=== Begin Enclosure ===
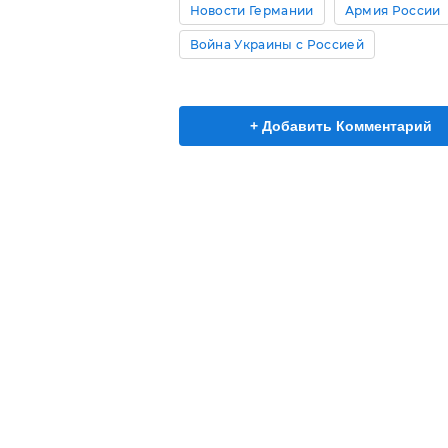
Новости Германии
Армия России
Война Украины с Россией
+ Добавить Комментарий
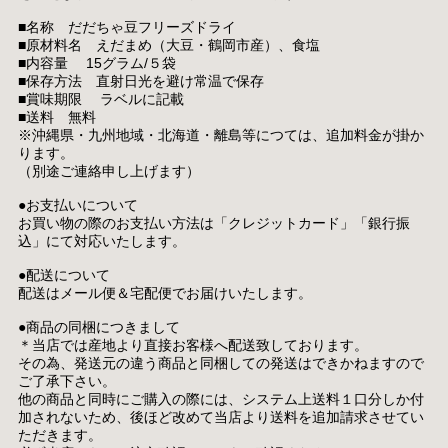
■名称 だだちゃ豆フリーズドライ
■原材料名 えだまめ（大豆・鶴岡市産）、食塩
■内容量 15グラム/５袋
■保存方法 直射日光を避け常温で保存
■賞味期限 ラベルに記載
■送料 無料
※沖縄県・九州地域・北海道・離島等につては、追加料金が掛か
ります。
（別途ご連絡申し上げます）
●お支払いについて
お買い物の際のお支払い方法は「クレジットカード」「銀行振
込」にて対応いたします。
●配送について
配送はメール便＆宅配便でお届けいたします。
●商品の同梱につきまして
＊当店では産地より直接お客様へ配送致しております。
その為、発送元の違う商品と同梱しての発送はできかねますので
ご了承下さい。
他の商品と同時にご購入の際には、システム上送料１口分しか付
加されないため、後ほど改めて当店より送料を追加請求させてい
ただきます。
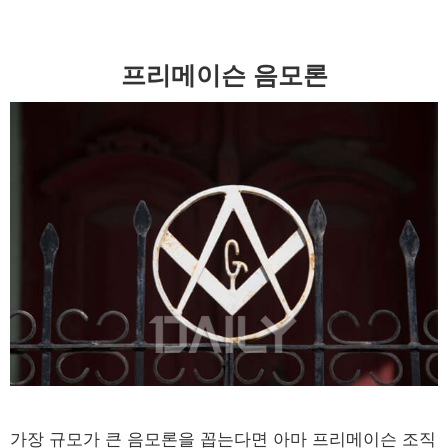
프리메이슨 음모론
가장 규모가 큰 음모론을 꼽는다면 아마 프리메이슨 조직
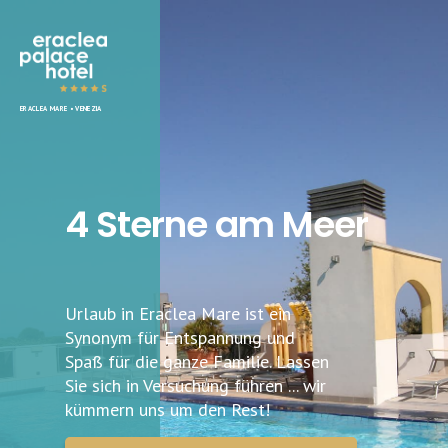
Eraclea
ERACLEA MARE • VENEZIA
Palace
Hotel
4 Sterne am Meer
Urlaub in Eraclea Mare ist ein
Synonym für Entspannung und
Spaß für die ganze Familie. Lassen
Sie sich in Versuchung führen ... wir
kümmern uns um den Rest!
=== End Enclosure ===
== Exercise brief ==
Report how many lines of the data above include "프리메이슨", giving the number and no other words.

== Answer space ==
2